Another issue that pricks at her is the ongoing push for Kenyan DJs to play Kenyan music. In her opinion, those in position to promote Kenyan music should do so for the industry to grow.
“Nigerian music and other foreign genres that enjoy airplay are there because the people in those countries pushed for their music not foreign music. That’s the same thing that we should do as Kenyans,” she opines.
She is, however, keen to caution Kenyan artistes from aping too much western culture as it dilutes the quality of the Kenyan sound. “The problem with us is that we want to import everything yet that uniqueness is what will sell us.”
She attests that her uniqueness, staying true to herself, her passion for her craft and belief in herself is what has given her the staying power in the music industry and urges other musicians to do the same.
Suzanna has a 16-year-old daughter, Nadia, whom she describes as her life and her motivation to work harder. She is quick to admit that her career and motherhood is a tough balancing act but ensures that her daughter does not miss out on a good mother-daughter relationship.
“When I’m at home, I’m not Suzanna the singer; I’m a mother. I’m grateful that my daughter understands what my job entails,” says Suzanna who describes herself as a good cook, especially when it comes to traditional delicacies like omena.
Suzanna, who says she is a disciplinarian, is especially cautious when it comes to her daughter’s upbringing, “I don’t want to spoon-feed her. I want her to chart her own path but of course I will support her interests however much I can.”

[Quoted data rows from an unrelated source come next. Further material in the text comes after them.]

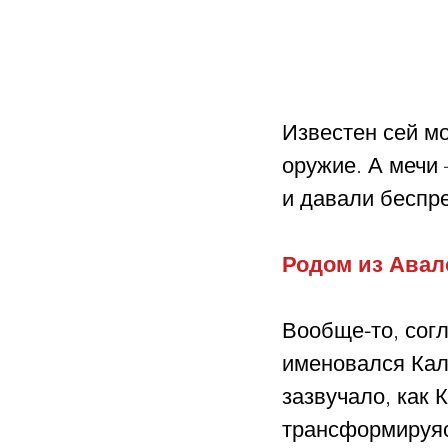
Известен сей м
оружие. А мечи 
и давали беспр
Родом из Авал
Вообще-то, согл
именовался Кал
зазвучало, как 
трансформируяс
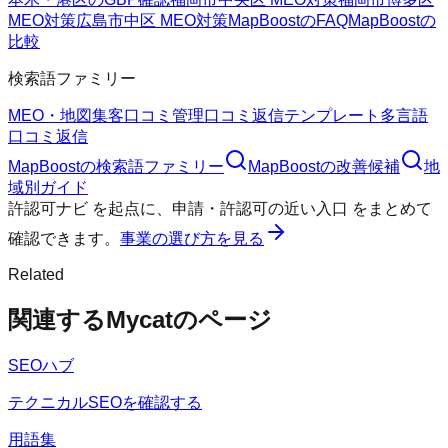
MEO対策
広島市中区 MEO対策
MapBoostのFAQ
MapBoostの
比較
検索語ファミリー
MEO・地図集客
口コミ管理
口コミ返信テンプレート
多言語
口コミ返信
MapBoost
の検索語ファミリー
MapBoost
の改善候補
地
域別ガイド
許認可ナビ
を起点に、
申請・許認可の近い入口
をまとめて
確認できます。
事業の選び方を見る
Related
関連するMycatのページ
SEOハブ
テクニカルSEOを確認する
用語集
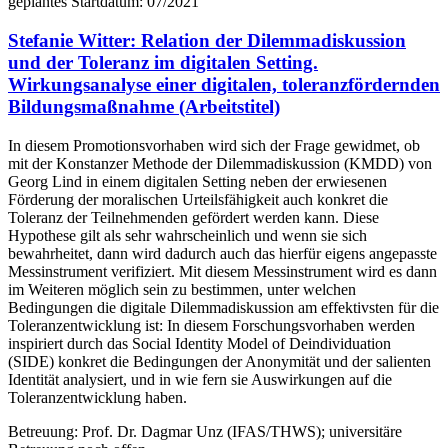
geplantes Startdatum: 07/2021
Stefanie Witter: Relation der Dilemmadiskussion
und der Toleranz im digitalen Setting.
Wirkungsanalyse einer digitalen, toleranzfördernden
Bildungsmaßnahme (Arbeitstitel)
In diesem Promotionsvorhaben wird sich der Frage gewidmet, ob
mit der Konstanzer Methode der Dilemmadiskussion (KMDD) von
Georg Lind in einem digitalen Setting neben der erwiesenen
Förderung der moralischen Urteilsfähigkeit auch konkret die
Toleranz der Teilnehmenden gefördert werden kann. Diese
Hypothese gilt als sehr wahrscheinlich und wenn sie sich
bewahrheitet, dann wird dadurch auch das hierfür eigens angepasste
Messinstrument verifiziert. Mit diesem Messinstrument wird es dann
im Weiteren möglich sein zu bestimmen, unter welchen
Bedingungen die digitale Dilemmadiskussion am effektivsten für die
Toleranzentwicklung ist: In diesem Forschungsvorhaben werden
inspiriert durch das Social Identity Model of Deindividuation
(SIDE) konkret die Bedingungen der Anonymität und der salienten
Identität analysiert, und in wie fern sie Auswirkungen auf die
Toleranzentwicklung haben.
Betreuung: Prof. Dr. Dagmar Unz (IFAS/THWS); universitäre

Since noting her daughter’s interest in arts, especially fashion and music, she is keen to nurture her to her full potential. “She had told me to teach her how to play the guitar and before we could find a good time to practice, she had picked up my guitar and gone on YouTube to look for tutorials. Although she is still learning, I like that she has made her own way,” she says proudly.
Apart from spending time with her daughter, Suzanna has recently taken up reading books and walking to unwind.
With regards to her music, she is keen to reassure her fans that she is working on several projects which will be out in the course of the year. Despite performing at several corporate functions in the country, the singer still stages shows abroad, her last performance being in Paris in early February.
She continues to urge people to follow their passion and work hard while at it, “Music has given me so many things that I could have only dreamt of and allowed me to meet people who want to change the world. I am grateful for the platform it has given me to impact lives.”